In response to the relative absence of Asian American stars in Democratic Party politics, panelist William Schneider said, “…they have not relied on politics to get ahead as many other disadvantaged groups have…”

So how is it that we supposedly got ahead? Schneider used the example of another panelist, comedian Margaret Cho, citing her “talent and determination” as the ingredients of her success. He also talked about Asian American success in “business, professions… science…” all, apparently, without working the political system.

I’m not sure what qualifies Mr. Schneider to speak to the issues of Asian Americans, but he’s wrong. Asian Americans are politically active. Asian Americans have also ridden the coattails of the Civil Rights Movement, benefiting from the Voting Rights Act, Affirmative Action and The Higher Education Act of 1965 among other gains.

While we can’t claim these achievements as our own, they were won through political protest and are among the ingredients of our supposed “success.” We did not just pull ourselves up by our bootstraps.

In about 15 minutes, I saw a demonstration of the ubiquity of anti-Asian racism. It is so commonplace, in fact, that we don’t even see it as racism, making it a powerful wedge dividing Asians from other people of color while maintaining white dominance of politics.

Here’s what I mean –

First, let’s get it straight. The model minority myth is just that, a myth.

The myth first entered the popular consciousness of Americans in the 1960s, shortly after the passage of federal civil rights legislation. It started with a 1966 New York Times article, “Success Story: Japanese American Style” that argued that Japanese Americans, just 21 years after virtually the entire community was interned, had risen to success through quietly working hard and making sacrifices to create opportunities for their children.
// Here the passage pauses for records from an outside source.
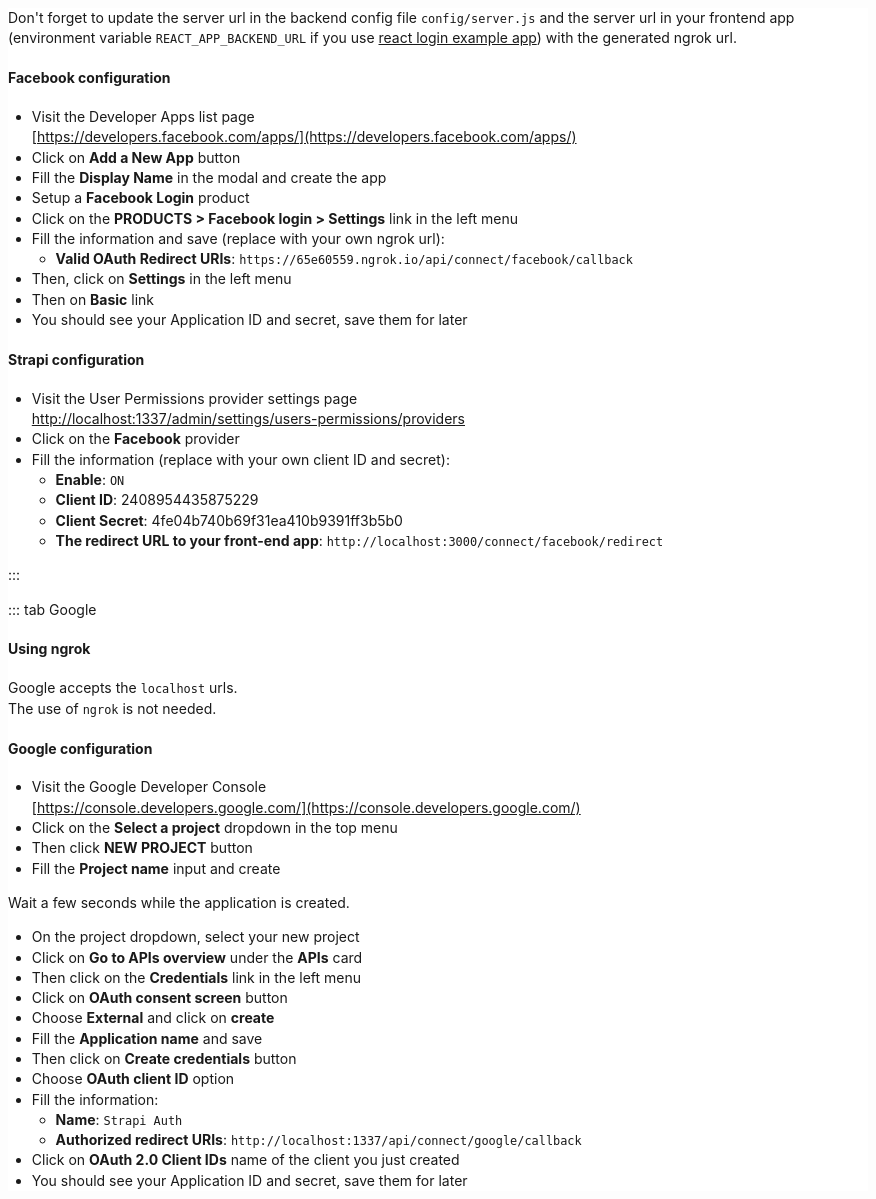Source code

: Don't forget to update the server url in the backend config file `config/server.js` and the server url in your frontend app (environment variable `REACT_APP_BACKEND_URL` if you use [react login example app](https://github.com/strapi/strapi-examples/tree/master/login-react)) with the generated ngrok url.

#### Facebook configuration

- Visit the Developer Apps list page <br> [https://developers.facebook.com/apps/](https://developers.facebook.com/apps/)
- Click on **Add a New App** button
- Fill the **Display Name** in the modal and create the app
- Setup a **Facebook Login** product
- Click on the **PRODUCTS > Facebook login > Settings** link in the left menu
- Fill the information and save (replace with your own ngrok url):
  - **Valid OAuth Redirect URIs**: `https://65e60559.ngrok.io/api/connect/facebook/callback`
- Then, click on **Settings** in the left menu
- Then on **Basic** link
- You should see your Application ID and secret, save them for later

#### Strapi configuration

- Visit the User Permissions provider settings page <br> [http://localhost:1337/admin/settings/users-permissions/providers](http://localhost:1337/admin/settings/users-permissions/providers)
- Click on the **Facebook** provider
- Fill the information (replace with your own client ID and secret):
  - **Enable**: `ON`
  - **Client ID**: 2408954435875229
  - **Client Secret**: 4fe04b740b69f31ea410b9391ff3b5b0
  - **The redirect URL to your front-end app**: `http://localhost:3000/connect/facebook/redirect`

:::

::: tab Google

#### Using ngrok

Google accepts the `localhost` urls. <br>
The use of `ngrok` is not needed.

#### Google configuration

- Visit the Google Developer Console <br> [https://console.developers.google.com/](https://console.developers.google.com/)
- Click on the **Select a project** dropdown in the top menu
- Then click **NEW PROJECT** button
- Fill the **Project name** input and create

Wait a few seconds while the application is created.

- On the project dropdown, select your new project
- Click on **Go to APIs overview** under the **APIs** card
- Then click on the **Credentials** link in the left menu
- Click on **OAuth consent screen** button
- Choose **External** and click on **create**
- Fill the **Application name** and save
- Then click on **Create credentials** button
- Choose **OAuth client ID** option
- Fill the information:
  - **Name**: `Strapi Auth`
  - **Authorized redirect URIs**: `http://localhost:1337/api/connect/google/callback`
- Click on **OAuth 2.0 Client IDs** name of the client you just created
- You should see your Application ID and secret, save them for later
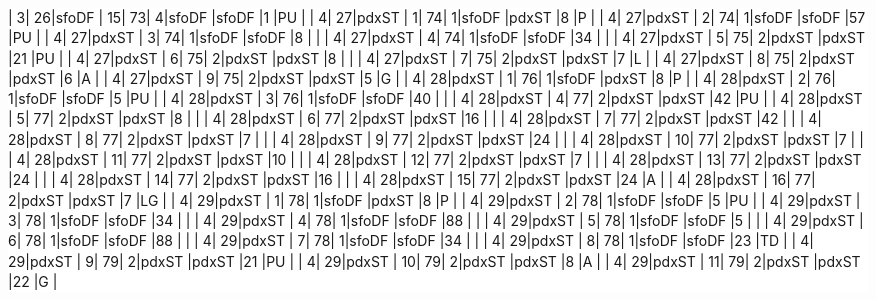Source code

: |      3|    26|sfoDF     |    15|       73|        4|sfoDF     |sfoDF   |1       |PU      |
|      4|    27|pdxST     |     1|       74|        1|sfoDF     |pdxST   |8       |P       |
|      4|    27|pdxST     |     2|       74|        1|sfoDF     |sfoDF   |57      |PU      |
|      4|    27|pdxST     |     3|       74|        1|sfoDF     |sfoDF   |8       |        |
|      4|    27|pdxST     |     4|       74|        1|sfoDF     |sfoDF   |34      |        |
|      4|    27|pdxST     |     5|       75|        2|pdxST     |pdxST   |21      |PU      |
|      4|    27|pdxST     |     6|       75|        2|pdxST     |pdxST   |8       |        |
|      4|    27|pdxST     |     7|       75|        2|pdxST     |pdxST   |7       |L       |
|      4|    27|pdxST     |     8|       75|        2|pdxST     |pdxST   |6       |A       |
|      4|    27|pdxST     |     9|       75|        2|pdxST     |pdxST   |5       |G       |
|      4|    28|pdxST     |     1|       76|        1|sfoDF     |pdxST   |8       |P       |
|      4|    28|pdxST     |     2|       76|        1|sfoDF     |sfoDF   |5       |PU      |
|      4|    28|pdxST     |     3|       76|        1|sfoDF     |sfoDF   |40      |        |
|      4|    28|pdxST     |     4|       77|        2|pdxST     |pdxST   |42      |PU      |
|      4|    28|pdxST     |     5|       77|        2|pdxST     |pdxST   |8       |        |
|      4|    28|pdxST     |     6|       77|        2|pdxST     |pdxST   |16      |        |
|      4|    28|pdxST     |     7|       77|        2|pdxST     |pdxST   |42      |        |
|      4|    28|pdxST     |     8|       77|        2|pdxST     |pdxST   |7       |        |
|      4|    28|pdxST     |     9|       77|        2|pdxST     |pdxST   |24      |        |
|      4|    28|pdxST     |    10|       77|        2|pdxST     |pdxST   |7       |        |
|      4|    28|pdxST     |    11|       77|        2|pdxST     |pdxST   |10      |        |
|      4|    28|pdxST     |    12|       77|        2|pdxST     |pdxST   |7       |        |
|      4|    28|pdxST     |    13|       77|        2|pdxST     |pdxST   |24      |        |
|      4|    28|pdxST     |    14|       77|        2|pdxST     |pdxST   |16      |        |
|      4|    28|pdxST     |    15|       77|        2|pdxST     |pdxST   |24      |A       |
|      4|    28|pdxST     |    16|       77|        2|pdxST     |pdxST   |7       |LG      |
|      4|    29|pdxST     |     1|       78|        1|sfoDF     |pdxST   |8       |P       |
|      4|    29|pdxST     |     2|       78|        1|sfoDF     |sfoDF   |5       |PU      |
|      4|    29|pdxST     |     3|       78|        1|sfoDF     |sfoDF   |34      |        |
|      4|    29|pdxST     |     4|       78|        1|sfoDF     |sfoDF   |88      |        |
|      4|    29|pdxST     |     5|       78|        1|sfoDF     |sfoDF   |5       |        |
|      4|    29|pdxST     |     6|       78|        1|sfoDF     |sfoDF   |88      |        |
|      4|    29|pdxST     |     7|       78|        1|sfoDF     |sfoDF   |34      |        |
|      4|    29|pdxST     |     8|       78|        1|sfoDF     |sfoDF   |23      |TD      |
|      4|    29|pdxST     |     9|       79|        2|pdxST     |pdxST   |21      |PU      |
|      4|    29|pdxST     |    10|       79|        2|pdxST     |pdxST   |8       |A       |
|      4|    29|pdxST     |    11|       79|        2|pdxST     |pdxST   |22      |G       |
U.S. News and World Report’s “Success Story of One Minority Group in U.S.” in 1968, and Newsweek’s “Success Story: Outwhiting the Whites” published in 1971, sealed the deal.
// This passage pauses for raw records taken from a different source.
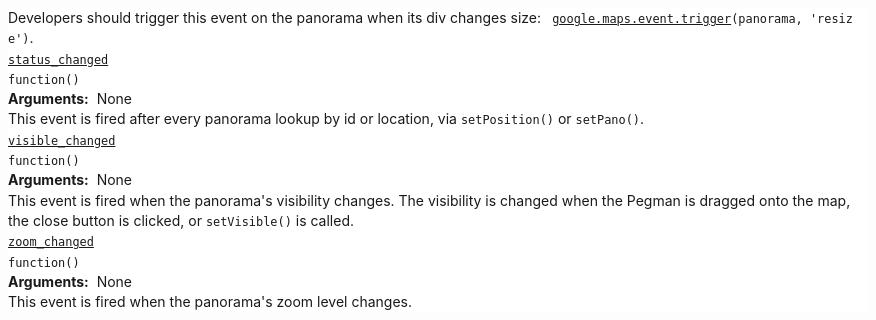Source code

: <div class="desc">Developers should trigger this event on the panorama when its div changes size: <code translate="no" dir="ltr"> <a href="#event">google.maps.event.trigger</a>(panorama, 'resize')</code>.</div></td>
</tr>
<tr id="StreetViewPanorama.status_changed">
<td itemprop="property"><code translate="no" dir="ltr"><a class="secret-link" href="#StreetViewPanorama.status_changed"><span>status_changed</span></a></code></td>
<td><div><code translate="no" dir="ltr">function()</code></div>
<div class="desc"><strong>Arguments:</strong>&nbsp; None</div>
<div class="desc">This event is fired after every panorama lookup by id or location, via <code translate="no" dir="ltr">setPosition()</code> or <code translate="no" dir="ltr">setPano()</code>.</div></td>
</tr>
<tr id="StreetViewPanorama.visible_changed">
<td itemprop="property"><code translate="no" dir="ltr"><a class="secret-link" href="#StreetViewPanorama.visible_changed"><span>visible_changed</span></a></code></td>
<td><div><code translate="no" dir="ltr">function()</code></div>
<div class="desc"><strong>Arguments:</strong>&nbsp; None</div>
<div class="desc">This event is fired when the panorama's visibility changes. The visibility is changed when the Pegman is dragged onto the map, the close button is clicked, or <code translate="no" dir="ltr">setVisible()</code> is called.</div></td>
</tr>
<tr id="StreetViewPanorama.zoom_changed">
<td itemprop="property"><code translate="no" dir="ltr"><a class="secret-link" href="#StreetViewPanorama.zoom_changed"><span>zoom_changed</span></a></code></td>
<td><div><code translate="no" dir="ltr">function()</code></div>
<div class="desc"><strong>Arguments:</strong>&nbsp; None</div>
<div class="desc">This event is fired when the panorama's zoom level changes.</div></td>
</tr>
</tbody>
</table></div>

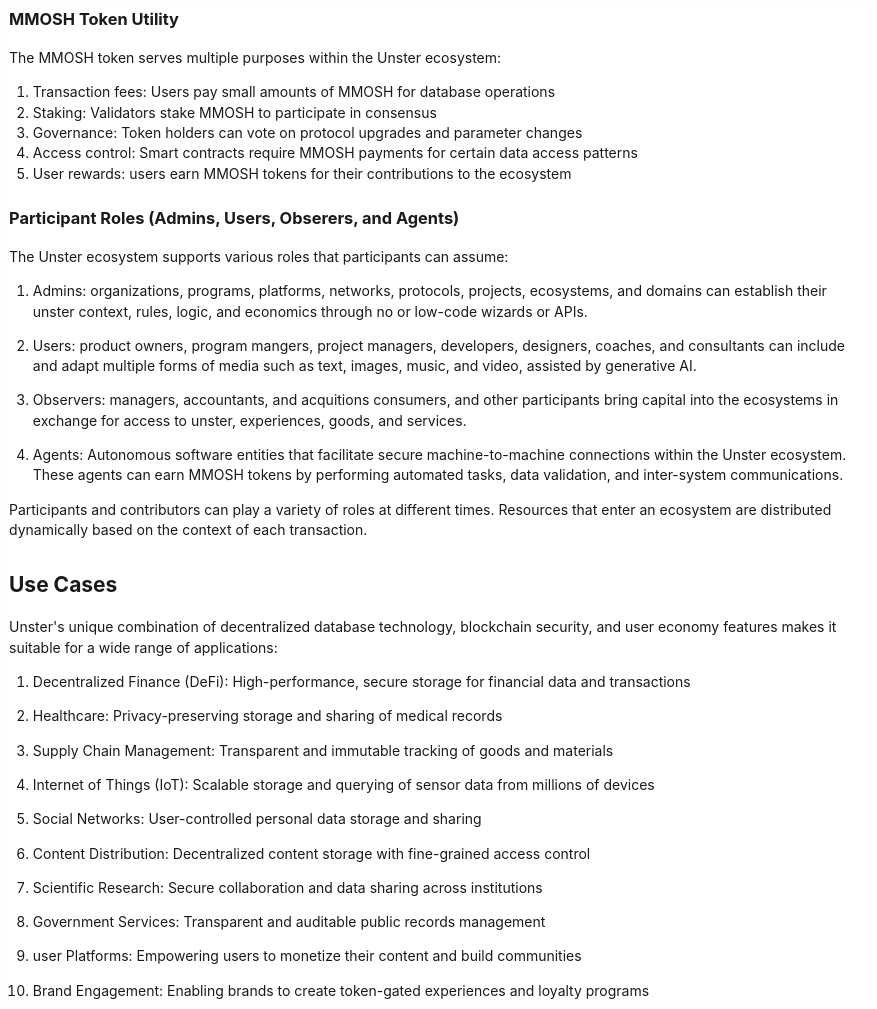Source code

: ### MMOSH Token Utility

The MMOSH token serves multiple purposes within the Unster ecosystem:

1. Transaction fees: Users pay small amounts of MMOSH for database operations
2. Staking: Validators stake MMOSH to participate in consensus
3. Governance: Token holders can vote on protocol upgrades and parameter changes
4. Access control: Smart contracts require MMOSH payments for certain data access patterns
5. User rewards: users earn MMOSH tokens for their contributions to the ecosystem


### Participant Roles (Admins, Users, Obserers, and Agents)

The Unster ecosystem supports various roles that participants can assume:

1. Admins: organizations, programs, platforms, networks, protocols, projects, ecosystems, and domains can establish their unster context, rules, logic, and economics through no or low-code wizards or APIs.

2. Users: product owners, program mangers, project managers, developers, designers, coaches, and consultants can include and adapt multiple forms of media such as text, images, music, and video, assisted by generative AI.

3. Observers: managers, accountants, and acquitions consumers, and other participants bring capital into the ecosystems in exchange for access to unster, experiences, goods, and services.

4. Agents: Autonomous software entities that facilitate secure machine-to-machine connections within the Unster ecosystem. These agents can earn MMOSH tokens by performing automated tasks, data validation, and inter-system communications.

Participants and contributors can play a variety of roles at different times. Resources that enter an ecosystem are distributed dynamically based on the context of each transaction.

## Use Cases

Unster's unique combination of decentralized database technology, blockchain security, and user economy features makes it suitable for a wide range of applications:

1. Decentralized Finance (DeFi): High-performance, secure storage for financial data and transactions

2. Healthcare: Privacy-preserving storage and sharing of medical records

3. Supply Chain Management: Transparent and immutable tracking of goods and materials

4. Internet of Things (IoT): Scalable storage and querying of sensor data from millions of devices

5. Social Networks: User-controlled personal data storage and sharing

6. Content Distribution: Decentralized content storage with fine-grained access control

7. Scientific Research: Secure collaboration and data sharing across institutions

8. Government Services: Transparent and auditable public records management

9. user Platforms: Empowering users to monetize their content and build communities

10. Brand Engagement: Enabling brands to create token-gated experiences and loyalty programs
The model minority myth is rooted in the backlash against the Black civil rights struggle. When Federal legislation resulted in programs like Affirmative Action, the media abruptly pivoted from Asians as sneaky foreigners to the model minority stereotype. The myth served the purpose of isolating African Americans in particular, and provided cover to those using coded racism to attack social programs and civil rights gains. The myth allows conservative policy makers to characterize these gains as dependency breeding crutches.

Ever since, the model minority myth has been one of the pillars of color blind racism.

The reasoning goes something like this: Asians (who, after all, are people of color) relied upon hard work and cooperation to overcome racism, and that’s made us especially successful. In fact, overcoming racism through hard work rather than through protest and policy making is the true sign of character, so taking away social programs and civil rights protections is the compassionate thing to do.

On the flip side, the model minority stereotype also makes racial inequity for Asian Americans invisible.

Here’s an example. Asian American household income was higher than white household income in 2011. However, per capita income of Asian Americans is lower than for whites. Asian households make more because they contain more earners, probably as a result of living in households that benefit from the retirement incomes of elders.

More troubling, according to the report A Community of Contrasts, the 2011 per capita income of Taiwanese Americans was $38,312. However, per capita income of Hmong Americans was only $10,949. That makes the Hmong the lowest per capita earners by ethnicity among all Americans. And Vietnamese, Cambodians, Laotians, and Bangladeshis are pretty much in the same boat, earning even less than African Americans.

Worse yet, the model minority myth is dehumanizing. Casting us as super human is the flip side of casting other people of color as less than human, making all of us strangers to a normative standard that is white.

As long as we are treated as exotic others, the script can be switched, and Asians may find ourselves back where we started, cast again as foreign invaders. Either way, we’re still a wedge in the hands of white supremacy.